Several privacy advocate groups, attorneys, and even recently Microsoft, which also markets its own facial recognition system, have all raised concerns over the technology, pointing to issues of consent, racial profiling, and the potential to use images gathered through facial recognition cameras as evidence of criminal guilt by law enforcement.
“We don’t want to live in a world where government bureaucrats can enter in your name into a database and get a record of where you’ve been and what your financial, political, sexual, and medical associations and activities are,” Jay Stanley, an attorney with ACLU, told BuzzFeed News about the use of facial recognition cameras in retail stores. “And we don’t want a world in which people are being stopped and hassled by authorities because they bear resemblance to some scary character.
However, facial recognition technology currently has a lot of problems. Activist Post has also reported how Amazon’s own facial “Rekognition” software erroneously and hilariously identified 28 members of Congress as people who have been arrested for crimes.
Activist Post previously reported on another test of facial recognition technology in Britain which resulted in 35 false matches and 1 erroneous arrest. We have further reported recently on a watchdog observing UK Metropolitan Police trials.
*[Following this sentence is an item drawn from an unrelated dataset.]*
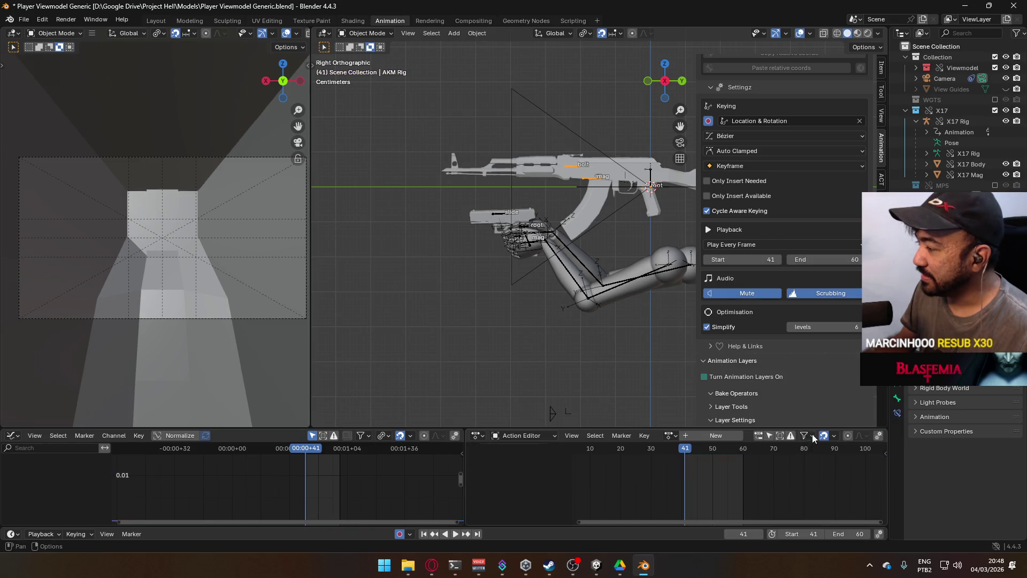
{"action": "left_click", "coordinate": [670, 435]}
{"action": "scroll", "coordinate": [735, 357], "scroll_direction": "down", "scroll_amount": 5}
Big Brother Watch stated the technology has misidentified members of the public, including a 14-year-old black child in a school uniform who was stopped and fingerprinted by police, as potential criminals in as much as 96 percent of scans.
Meanwhile, on the other side of the pond in the U.S, the U.S. Government Accountability Office (GAO) has stated the facial recognition technology the FBI is using for the Next Generation Identification-Interstate Photo System failed privacy and accuracy tests, as Activist Post reported.
In 2018 it was reported that the FBI and other law enforcement agencies were using this same Amazon Facial Rekognition technology to sift through surveillance data.
Defense One reports that “AI-Enabled Cameras That Detect Crime Before it Occurs Will Soon Invade the Physical World” are in the works and on display at ISC West, a recent security technology conference in Las Vegas.
Activist Post has previously reported in its own way that the rise of facial recognition technology is inevitable and, as a result, the death of one’s privacy is sure to come with it.
The fact that hundreds of retail stores want facial recognition technology is a scary thought. But combined with biometric data, that’s an even scarier prospect for our future in regards to the cart that can read a human’s emotional data including detecting stress.
While Amazon’s wearable device will be able to be used to target consumers, maybe not at first but eventually the technology pitched as “health and wellness” will be surely be used for advertising when connected to other Amazon products.
Increasingly our rights are decreasing with the help of big corporations like Amazon, Facebook, and Walmart. Our privacy is disappearing at an alarming rate in trade for convenience.
As previously written, “we are entering the Minority Report; there is no going back after this technology is public and citizens are indoctrinated that it’s ‘for their safety.’”
At that point, we are officially trading liberty and privacy for security. As Benjamin Franklin said, “Those who would give up essential Liberty, to purchase a little temporary Safety, deserve neither Liberty nor Safety.”